Ce résultat simple, fruit d'un projet de six ans publié le 7 avril 2026 dans les Proceedings of the National Academy of Sciences, est ce que l'équipe de Cohen croit pouvoir résoudre l'un des problèmes les plus difficiles de la médecine : une contraception masculine qui n'est pas un préservatif, pas une opération chirurgicale, et pas une hormone.
Depuis des décennies, les choix des hommes n'ont pas changé. Les options disponibles restent les préservatifs ou la vasectomie. Les approches hormonales, qui ont donné aux femmes des dizaines de formulations de pilules, ont échoué à plusieurs reprises lors des essais chez l'homme. L'équipe de Cornell a choisi une voie entièrement différente.
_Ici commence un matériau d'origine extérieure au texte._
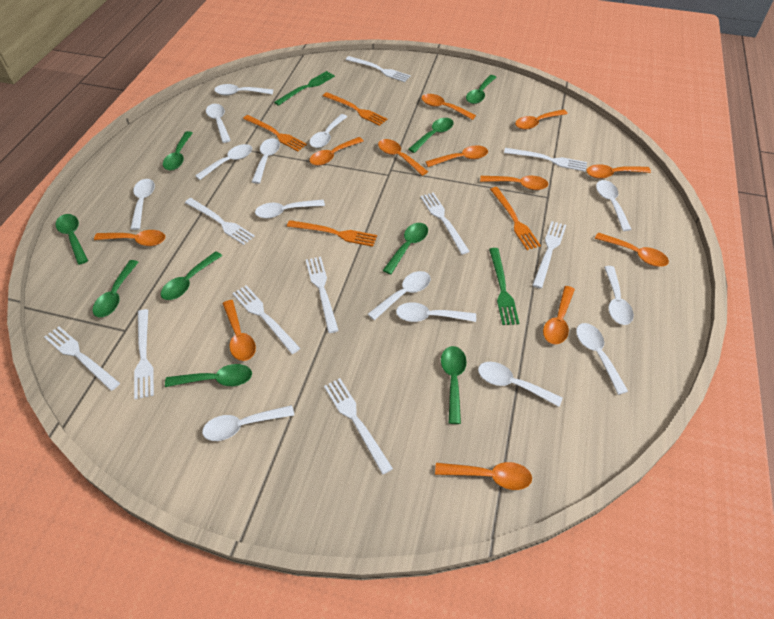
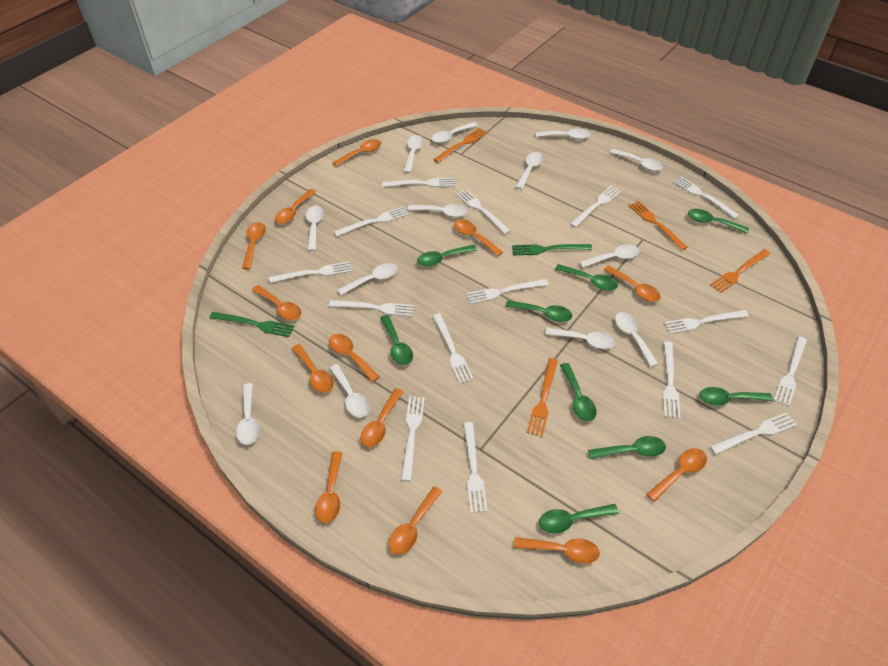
orange spoon: [94,230,165,246] [222,300,256,361] [309,137,364,166] [378,139,428,176] [421,94,476,120] [425,145,488,167] [435,462,532,490] [480,175,548,190] [515,109,568,130] [543,286,575,344] [586,164,651,179] [595,232,669,267] = 12 -> [242,222,266,269] [252,285,301,320] [275,189,316,224] [292,344,334,393] [315,451,343,523] [329,334,379,382] [333,139,381,167] [360,388,403,447] [389,486,443,555] [454,219,503,256] [514,537,600,564] [604,265,661,302] [646,448,707,502] = 13
white fork: [44,326,120,391] [134,309,154,399] [185,198,255,245] [232,285,300,354] [306,257,339,333] [324,378,393,475] [346,56,411,82] [420,192,470,254] [504,148,587,172] [532,221,566,289] = 10 -> [269,261,352,283] [329,300,414,317] [334,207,408,236] [382,177,456,187] [401,396,425,481] [433,313,474,384] [456,189,510,234] [463,422,487,513] [466,279,549,304] [570,186,621,228] [663,341,680,419] [664,310,749,334] [673,176,740,219] [710,412,797,455] [774,336,807,406] = 15
white spoon: [130,179,155,230] [195,144,252,180] [202,405,294,441] [206,104,231,143] [214,84,273,96] [252,138,280,184] [255,199,325,218] [310,114,347,148] [368,271,431,320] [396,302,476,322] [478,362,563,407] [576,323,628,395] [596,180,632,231] [604,266,634,325] = 14 -> [236,383,260,445] [306,206,324,251] [329,364,370,418] [338,263,398,295] [403,135,424,173] [408,204,467,217] [432,122,478,143] [515,152,543,190] [536,128,591,139] [545,328,615,349] [579,244,639,268] [610,149,663,171] [615,312,658,367] = 13

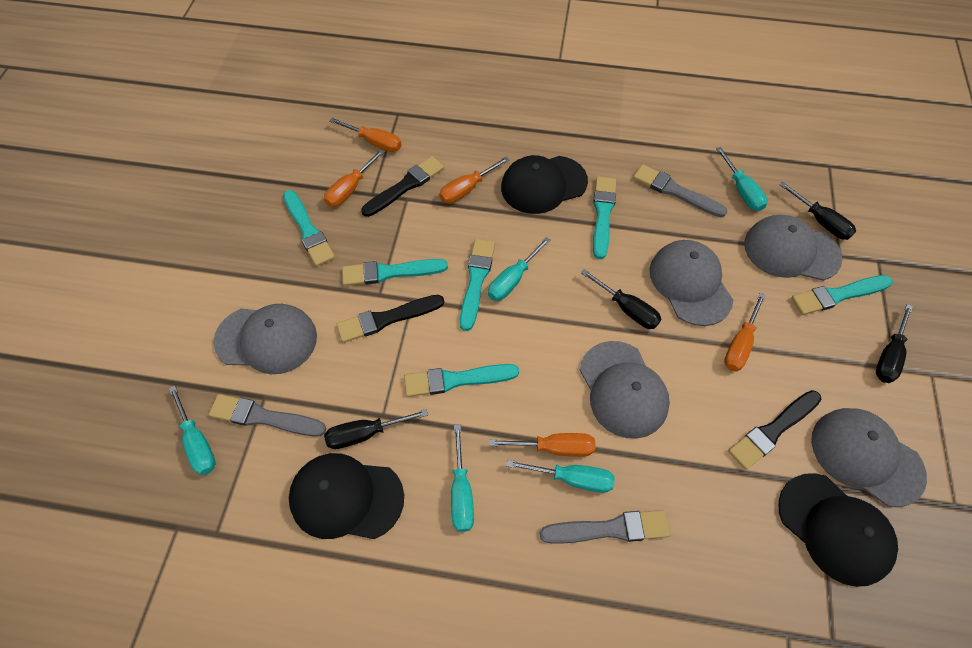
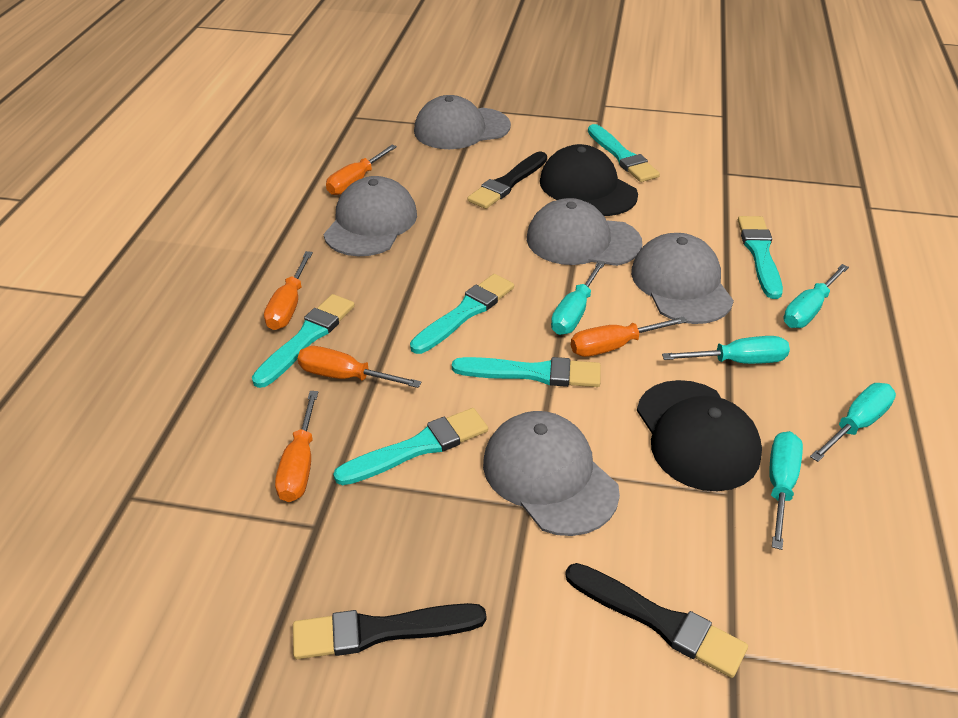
black cap: [289,453,404,539] [501,155,588,214] [778,473,898,587] = 3 -> [540,144,638,216] [637,380,762,491] = 2
black screwdriver: [324,409,428,449] [581,269,661,329] [779,182,856,240] [876,304,913,383] = 4 -> none = 0
grey brush: [209,394,326,437] [540,510,670,544] [633,164,727,217] = 3 -> none = 0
Ils ont ciblé la méiose, la division cellulaire délicate qui transforme les cellules précurseurs en spermatozoïdes. Le composé utilisé, appelé JQ1, a d'abord été développé pour étudier le cancer et les maladies inflammatoires. Lorsque le médicament a été arrêté, la machine s'est reconstruite. En six semaines, les souris étaient de nouveau fertiles.
Cependant, JQ1 lui-même provoque des effets secondaires neurologiques. L'équipe de Cornell propose d'utiliser ce qu'elle a appris pour trouver quelque chose de mieux. Si une contraception humaine émerge, elle pourrait prendre la forme d'une injection trimestrielle ou d'un patch portable.